Nell’ambito del Piano di sviluppo rurale 2014-2020 della Provincia di Trento (che prevede quest’anno il finanziamento di quindici progetti finalizzati a migliorare la biodiversità dei paesaggi agricoli tradizionali e ripristinare habitat per specie di flora e fauna) sono stati stanziati 444.000 euro per contrastare le piante cosiddette invasive, tra cui il “Poligono del Giappone”.

L’obiettivo è il contenimento della diffusione di specie esotiche invasive, in primis il poligono del Giappone (Reynoutria Japonica). Questo arbusto sta velocemente soppiantando la flora locale con importanti conseguenze non solo sulla biodiversità, ma anche sulla stabilità delle rive dei corsi d’acqua, uno dei principali vettori di distribuzione. 
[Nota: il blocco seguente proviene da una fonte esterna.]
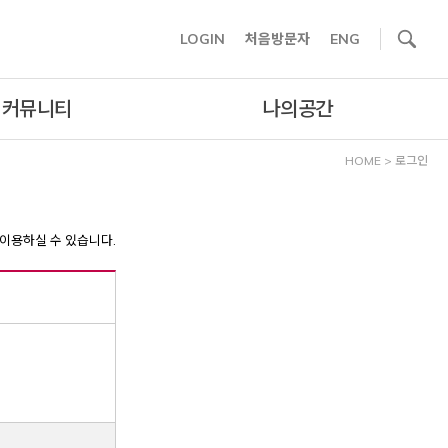
사이트내 검색
LOGIN
처음방문자
ENG
커뮤니티
나의공간
HOME
>
로그인
이용하실 수 있습니다.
Consapevoli dell’impossibilità di procedere alla completa eradicazione di queste specie, oggi ampiamente diffuse, questo tipo di azioni vede i beneficiari (Reti di Riserve e Parchi) impegnati nell’eradicazione di nuclei isolati, posti in luoghi di interesse naturalistico, dove l’intervento può effettivamente contribuire al ripristino dell’area nelle condizioni originarie, andando a favorire le specie locali.

I fondi del PSR rappresentano lo strumento del Fondo Europeo Agricolo (FEASR) attraverso il quale l’Unione Europea orienta e finanzia le politiche comunitarie sulla fase dei fabbisogni del contesto territoriale. Il PSR 2014-2020 della Provincia Autonoma di Trento definisce gli interventi – cofinanziati anche dallo Stato italiano e dalla stessa Provincia – in agricoltura, foreste, ambiente e sviluppo rurale.